Later on, Laurel arranges to meet Tony for lunch. While enjoying a nice Italian ham dish (don't ask), Tony admits he was so mad that Victor was leaving the mafia to "go legit" that he ordered the hit on her parents. Then, when his son Freddy was offed by Nick (on Laurel's orders), Tony decided that all the Castles must die: Father Paul, Anna, her husband, the grandkids. Everybody!

Suddenly Laurel whips out a gun (neatly tucked into her power suit) and shots fill the air. But wait! It's Nick! He and Tony's "muscle" just shot each other in the kitchen (again, don't ask)! Then Nick staggers out and drops dead. Distracted by all the hub-bub, Laurel plugs Tony D full of lead and he dies on the spot.

Till death do them part...and it will: Lauren and Nick in happier times.

As the sounds of police sirens pierce the unnatural quiet, the camera focuses on Susan Lucci's frozen, yet perfectly made-up, face. Since nobody made "Lady Mobster 2", we'll never know if Laurel was arrested for whacking Tony D--or if she was, if she represented herself at the trial (she's a lawyer, remember).

The only difference between the tele-flick "Lady Mobster" and a plot arc on "All My Children" (besides the casting of Susan Lucci) is economy in story telling. While "Lady Mobster" clocks in at under 90 minutes (less commercials), soap operas are notorious for dragging things out for weeks, months, even years. Thus, "Lady Mobster" clipped along at a nice pace and allowed Lucci's legions of fans (who the network counted on to tune in) to witness their idol doing what she does best: fixing a haughty gaze on an opponent; tossing her head while flipping her at the same time; lowering her voice when she mean business; striding into and out of a room with purpose and wearing a variety of eye-catching suits and gowns (I don't know if Lucci wore anything from her own QVC collection or not).
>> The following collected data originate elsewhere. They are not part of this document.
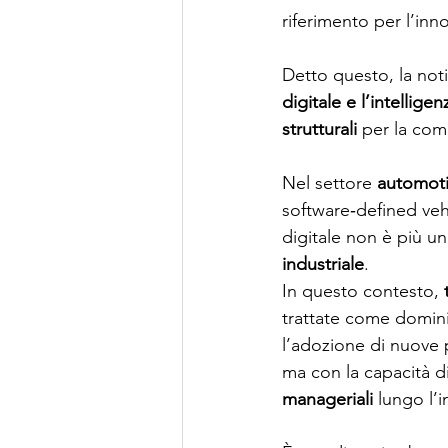
riferimento per l’inn
Detto questo, la noti
digitale e l’intellige
strutturali
 per la com
Nel settore 
automot
software‑defined vehi
digitale non è più u
industriale
.
In questo contesto, 
trattate come domini
l’adozione di nuove p
ma con la capacità di
manageriali
 lungo l’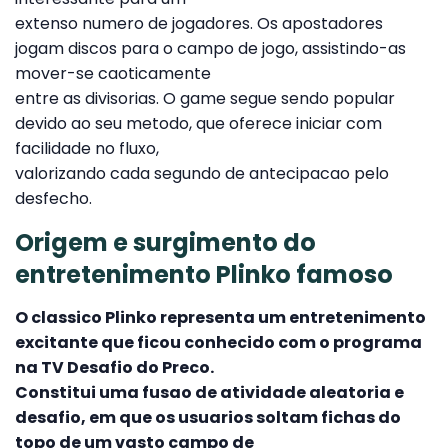
extenso numero de jogadores. Os apostadores
jogam discos para o campo de jogo, assistindo-as
mover-se caoticamente
entre as divisorias. O game segue sendo popular
devido ao seu metodo, que oferece iniciar com
facilidade no fluxo,
valorizando cada segundo de antecipacao pelo
desfecho.
Origem e surgimento do
entretenimento Plinko famoso
O classico Plinko representa um entretenimento
excitante que ficou conhecido com o programa
na TV Desafio do Preco.
Constitui uma fusao de atividade aleatoria e
desafio, em que os usuarios soltam fichas do
topo de um vasto campo de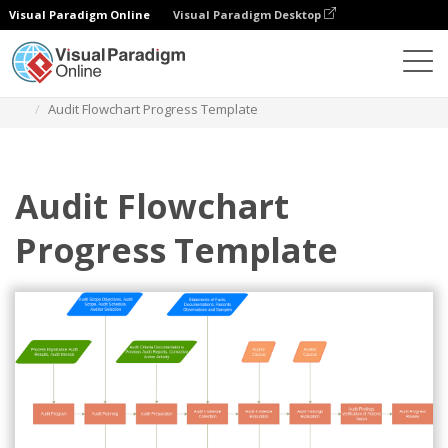
Visual Paradigm Online
Visual Paradigm Desktop
Diagramas
Modelos
Fluxograma de auditoria
Audit Flowchart Progress Template
Audit Flowchart
Progress Template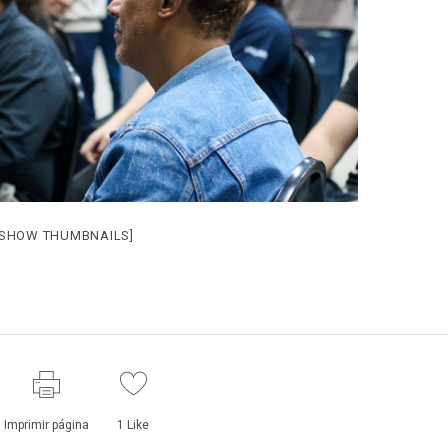
[SHOW THUMBNAILS]
Imprimir página
1
Like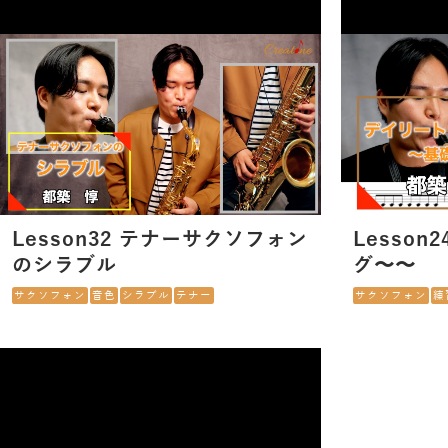
Lesson32 テナーサクソフォン
Lesson
のシラブル
グ〜〜
サクソフォン
音色
シラブル
テナー
サクソフォン
練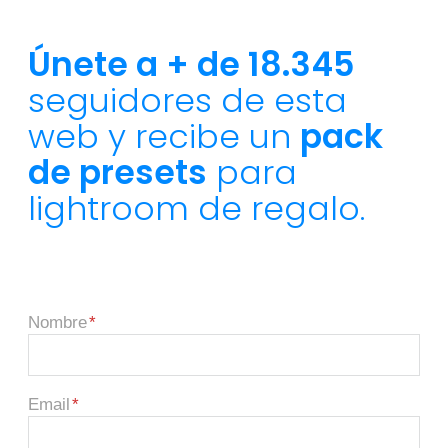
Únete a + de 18.345
seguidores de esta
web y recibe un
pack
de presets
para
lightroom de regalo.
Nombre
Email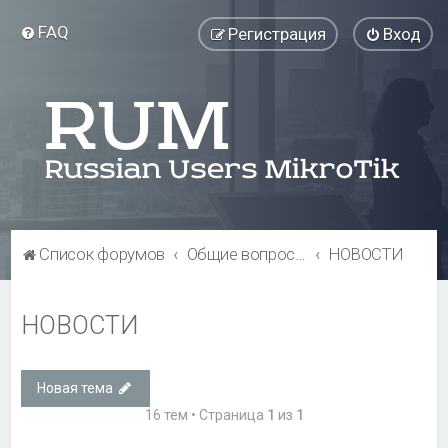
FAQ
Регистрация
Вход
Список форумов
Общие вопросы
НОВОСТИ
НОВОСТИ
Новая тема
16 тем • Страница
1
из
1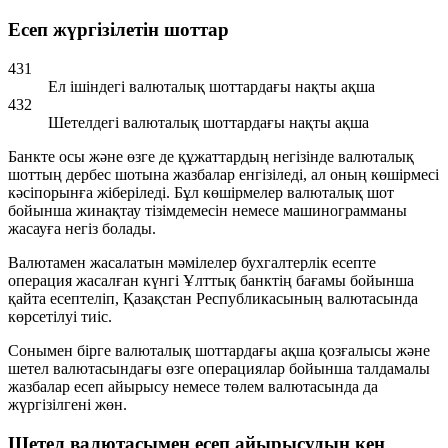
Есеп жүргізілетін шоттар
431
Ел ішіндегі валюталық шоттардағы нақты ақша
432
Шетелдегі валюталық шоттардағы нақты ақша
Банкте осы және өзге де құжаттардың негізінде валюталық
шоттың дербес шотына жазбалар енгізіледі, ал оның көшірмесі
кәсіпорынға жіберіледі. Бұл көшірмелер валюталық шот
бойынша жинақтау тізімдемесін немесе машинограмманы
жасауға негіз болады.
Валютамен жасалатын мәмілелер бухгалтерлік есепте
операция жасалған күнгі Ұлттық банктің бағамы бойынша
қайта есептеліп, Қазақстан Республикасының валютасында
көрсетілуі тиіс.
Сонымен бірге валюталық шоттардағы ақша қозғалысы және
шетел валютасындағы өзге операциялар бойынша талдамалы
жазбалар есеп айырысу немесе төлем валютасында да
жүргізілгені жөн.
Шетел валютасымен есеп айырысудың кең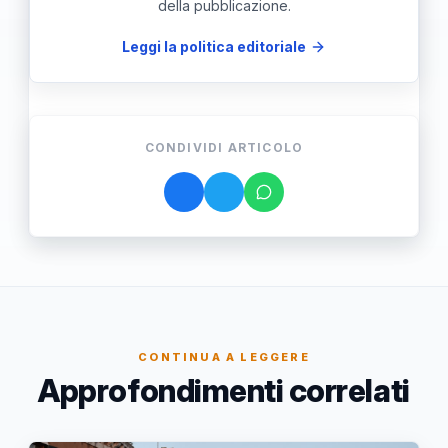
della pubblicazione.
Leggi la politica editoriale
CONDIVIDI ARTICOLO
CONTINUA A LEGGERE
Approfondimenti correlati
While Lucci is in her element here, her co-stars are crushed under their attempts to play this sudsy stew of mob cliches for real. As Victor Castle, Joseph Wiseman declaims every line as if he's at the Old Vic; he also has an annoying tendency to draw out the "s" endings on his words, so he sounds like a talking snake ("This-s-s-s discussion is-s-s over boys-s-s!"). Furthermore, as the movie progresses, he develops a waxy yellow build-up on his face that's really creepy. Michael Nadar, as Nick, juts out his chin and husks out his lines just he did on "Dynasty" as Dex Dexter and as Count Dimitri (one of Erica Kane's cuddlemates) on "AMC". Mr. Nadar is a handsome presence, but he takes himself way too seriously. As for the character actors lined up to play "Lady Mobsters" mobsters, they all attempt Nuu Yawk accents, wear rumpled suits, hug each other and say stuff like, "Yous got no loyalty to the de family!", but they're basically inter-changeable. And what's a mob movie without a priest in the family, female relatives who blot out the crime carnage around them, a tacky wedding ceremony and lots of funerals?

So movie lovers, if you miss watching Erica Kane and all her assorted conniptions on "All My Children", check out "Lady Mobster". It's the next best thing to being in Pine Valley...and the Prime Time Emmy Awards snubbed Susan Lucci's performance here, too!

AND SAVE THE MOVIES, while you're at it.

The greatest "AMC" plot line EVER: Erica Kane reunites with her long lost father, once a hot-shot movie director, now working as a circus clown.